> [THE TASK]:
Please render everything from the start of the records down to and including the line that contains "2 produkter" as a JSON list of strings, one string per line, leaving out blank lines.

===============

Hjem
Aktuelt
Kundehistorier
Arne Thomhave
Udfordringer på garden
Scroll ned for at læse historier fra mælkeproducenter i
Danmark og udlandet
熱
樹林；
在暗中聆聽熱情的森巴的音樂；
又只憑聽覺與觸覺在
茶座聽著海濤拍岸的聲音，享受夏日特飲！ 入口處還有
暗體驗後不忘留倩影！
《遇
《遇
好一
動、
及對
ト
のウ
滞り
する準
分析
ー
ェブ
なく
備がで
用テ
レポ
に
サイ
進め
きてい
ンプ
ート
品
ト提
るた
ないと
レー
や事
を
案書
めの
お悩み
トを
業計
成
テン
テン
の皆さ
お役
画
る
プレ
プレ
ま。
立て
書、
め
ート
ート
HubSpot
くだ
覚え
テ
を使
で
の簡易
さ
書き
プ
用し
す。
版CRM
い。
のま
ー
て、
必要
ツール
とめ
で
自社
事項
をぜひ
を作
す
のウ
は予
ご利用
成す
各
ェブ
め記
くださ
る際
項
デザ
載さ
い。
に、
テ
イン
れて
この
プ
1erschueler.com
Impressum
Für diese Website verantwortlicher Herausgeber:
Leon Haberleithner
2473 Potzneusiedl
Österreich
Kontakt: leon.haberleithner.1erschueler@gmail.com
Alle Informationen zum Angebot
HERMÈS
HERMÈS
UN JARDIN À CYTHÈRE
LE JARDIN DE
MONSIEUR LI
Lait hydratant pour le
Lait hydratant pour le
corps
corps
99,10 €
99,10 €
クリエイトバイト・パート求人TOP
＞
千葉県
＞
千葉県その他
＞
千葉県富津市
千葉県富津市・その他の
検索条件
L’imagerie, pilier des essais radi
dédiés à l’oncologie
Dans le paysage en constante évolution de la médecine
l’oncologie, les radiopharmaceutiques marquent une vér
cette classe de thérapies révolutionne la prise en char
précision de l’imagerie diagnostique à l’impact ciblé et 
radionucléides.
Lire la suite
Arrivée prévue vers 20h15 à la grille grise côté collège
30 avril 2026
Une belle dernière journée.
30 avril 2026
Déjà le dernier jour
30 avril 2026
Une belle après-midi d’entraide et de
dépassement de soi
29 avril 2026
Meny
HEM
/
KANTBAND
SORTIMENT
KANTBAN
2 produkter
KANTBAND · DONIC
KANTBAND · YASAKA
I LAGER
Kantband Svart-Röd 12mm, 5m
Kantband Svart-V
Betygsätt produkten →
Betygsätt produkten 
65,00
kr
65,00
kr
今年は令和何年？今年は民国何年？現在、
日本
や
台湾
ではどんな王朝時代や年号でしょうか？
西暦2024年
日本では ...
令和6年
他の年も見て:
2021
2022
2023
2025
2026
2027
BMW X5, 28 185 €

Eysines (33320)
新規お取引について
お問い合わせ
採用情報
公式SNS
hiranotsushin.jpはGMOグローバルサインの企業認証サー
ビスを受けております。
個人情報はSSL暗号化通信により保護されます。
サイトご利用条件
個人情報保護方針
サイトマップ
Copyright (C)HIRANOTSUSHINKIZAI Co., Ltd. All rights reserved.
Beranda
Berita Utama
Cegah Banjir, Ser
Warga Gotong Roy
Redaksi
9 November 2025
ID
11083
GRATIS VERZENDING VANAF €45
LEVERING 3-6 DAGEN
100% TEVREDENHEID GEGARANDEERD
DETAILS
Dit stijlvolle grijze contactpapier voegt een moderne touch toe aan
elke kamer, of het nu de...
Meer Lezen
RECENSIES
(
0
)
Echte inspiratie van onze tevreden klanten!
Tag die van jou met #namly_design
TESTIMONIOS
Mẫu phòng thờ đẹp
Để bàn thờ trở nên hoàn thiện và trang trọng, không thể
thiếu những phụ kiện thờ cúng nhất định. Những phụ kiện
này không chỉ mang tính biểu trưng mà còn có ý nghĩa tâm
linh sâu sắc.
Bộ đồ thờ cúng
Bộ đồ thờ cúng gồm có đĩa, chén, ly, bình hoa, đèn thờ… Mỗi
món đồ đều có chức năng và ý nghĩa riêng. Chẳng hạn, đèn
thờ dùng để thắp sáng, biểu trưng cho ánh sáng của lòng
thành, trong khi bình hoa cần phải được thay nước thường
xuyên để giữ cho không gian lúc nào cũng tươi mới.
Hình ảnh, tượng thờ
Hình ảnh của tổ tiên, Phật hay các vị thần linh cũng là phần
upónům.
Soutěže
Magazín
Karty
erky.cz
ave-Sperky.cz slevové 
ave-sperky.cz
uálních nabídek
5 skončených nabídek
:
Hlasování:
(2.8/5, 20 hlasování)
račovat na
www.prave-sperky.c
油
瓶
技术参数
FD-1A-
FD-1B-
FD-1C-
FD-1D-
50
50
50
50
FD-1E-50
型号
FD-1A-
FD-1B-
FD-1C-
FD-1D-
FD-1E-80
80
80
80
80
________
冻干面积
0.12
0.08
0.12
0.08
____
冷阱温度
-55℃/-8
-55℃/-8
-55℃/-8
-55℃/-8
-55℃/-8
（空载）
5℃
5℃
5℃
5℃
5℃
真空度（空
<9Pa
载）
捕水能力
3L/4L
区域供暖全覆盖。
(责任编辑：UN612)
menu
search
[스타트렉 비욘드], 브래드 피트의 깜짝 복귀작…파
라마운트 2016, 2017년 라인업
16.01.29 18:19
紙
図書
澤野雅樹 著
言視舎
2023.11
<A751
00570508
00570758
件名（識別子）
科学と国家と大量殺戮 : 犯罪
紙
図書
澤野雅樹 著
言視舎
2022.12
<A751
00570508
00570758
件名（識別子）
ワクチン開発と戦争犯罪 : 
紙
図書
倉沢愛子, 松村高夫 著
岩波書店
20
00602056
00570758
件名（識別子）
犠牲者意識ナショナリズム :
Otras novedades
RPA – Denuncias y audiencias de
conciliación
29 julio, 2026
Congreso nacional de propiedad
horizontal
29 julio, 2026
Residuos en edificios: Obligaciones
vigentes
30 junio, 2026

===============

> [SOLUTION FOR THIS EXERCISE]:
[
  "Hjem",
  "Aktuelt",
  "Kundehistorier",
  "Arne Thomhave",
  "Udfordringer på garden",
  "Scroll ned for at læse historier fra mælkeproducenter i",
  "Danmark og udlandet",
  "熱",
  "樹林；",
  "在暗中聆聽熱情的森巴的音樂；",
  "又只憑聽覺與觸覺在",
  "茶座聽著海濤拍岸的聲音，享受夏日特飲！ 入口處還有",
  "暗體驗後不忘留倩影！",
  "《遇",
  "《遇",
  "好一",
  "動、",
  "及對",
  "ト",
  "のウ",
  "滞り",
  "する準",
  "分析",
  "ー",
  "ェブ",
  "なく",
  "備がで",
  "用テ",
  "レポ",
  "に",
  "サイ",
  "進め",
  "きてい",
  "ンプ",
  "ート",
  "品",
  "ト提",
  "るた",
  "ないと",
  "レー",
  "や事",
  "を",
  "案書",
  "めの",
  "お悩み",
  "トを",
  "業計",
  "成",
  "テン",
  "テン",
  "の皆さ",
  "お役",
  "画",
  "る",
  "プレ",
  "プレ",
  "ま。",
  "立て",
  "書、",
  "め",
  "ート",
  "ート",
  "HubSpot",
  "くだ",
  "覚え",
  "テ",
  "を使",
  "で",
  "の簡易",
  "さ",
  "書き",
  "プ",
  "用し",
  "す。",
  "版CRM",
  "い。",
  "のま",
  "ー",
  "て、",
  "必要",
  "ツール",
  "とめ",
  "で",
  "自社",
  "事項",
  "をぜひ",
  "を作",
  "す",
  "のウ",
  "は予",
  "ご利用",
  "成す",
  "各",
  "ェブ",
  "め記",
  "くださ",
  "る際",
  "項",
  "デザ",
  "載さ",
  "い。",
  "に、",
  "テ",
  "イン",
  "れて",
  "この",
  "プ",
  "1erschueler.com",
  "Impressum",
  "Für diese Website verantwortlicher Herausgeber:",
  "Leon Haberleithner",
  "2473 Potzneusiedl",
  "Österreich",
  "Kontakt: leon.haberleithner.1erschueler@gmail.com",
  "Alle Informationen zum Angebot",
  "HERMÈS",
  "HERMÈS",
  "UN JARDIN À CYTHÈRE",
  "LE JARDIN DE",
  "MONSIEUR LI",
  "Lait hydratant pour le",
  "Lait hydratant pour le",
  "corps",
  "corps",
  "99,10 €",
  "99,10 €",
  "クリエイトバイト・パート求人TOP",
  "＞",
  "千葉県",
  "＞",
  "千葉県その他",
  "＞",
  "千葉県富津市",
  "千葉県富津市・その他の",
  "検索条件",
  "L’imagerie, pilier des essais radi",
  "dédiés à l’oncologie",
  "Dans le paysage en constante évolution de la médecine",
  "l’oncologie, les radiopharmaceutiques marquent une vér",
  "cette classe de thérapies révolutionne la prise en char",
  "précision de l’imagerie diagnostique à l’impact ciblé et ",
  "radionucléides.",
  "Lire la suite",
  "Arrivée prévue vers 20h15 à la grille grise côté collège",
  "30 avril 2026",
  "Une belle dernière journée.",
  "30 avril 2026",
  "Déjà le dernier jour",
  "30 avril 2026",
  "Une belle après-midi d’entraide et de",
  "dépassement de soi",
  "29 avril 2026",
  "Meny",
  "HEM",
  "/",
  "KANTBAND",
  "SORTIMENT",
  "KANTBAN",
  "2 produkter"
]